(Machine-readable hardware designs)
━━━━

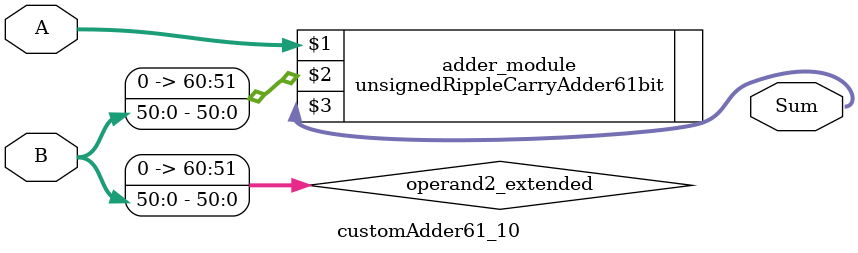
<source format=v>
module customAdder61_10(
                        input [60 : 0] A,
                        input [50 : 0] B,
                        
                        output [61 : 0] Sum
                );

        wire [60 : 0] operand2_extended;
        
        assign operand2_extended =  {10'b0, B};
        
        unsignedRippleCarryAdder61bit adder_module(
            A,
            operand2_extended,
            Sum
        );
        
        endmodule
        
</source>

━━━━

*Request*
Repeat each record exactly as shown above, dropping all images.

*Result for this exercise*
<source format=v>
module customAdder61_10(
                        input [60 : 0] A,
                        input [50 : 0] B,
                        
                        output [61 : 0] Sum
                );

        wire [60 : 0] operand2_extended;
        
        assign operand2_extended =  {10'b0, B};
        
        unsignedRippleCarryAdder61bit adder_module(
            A,
            operand2_extended,
            Sum
        );
        
        endmodule
        
</source>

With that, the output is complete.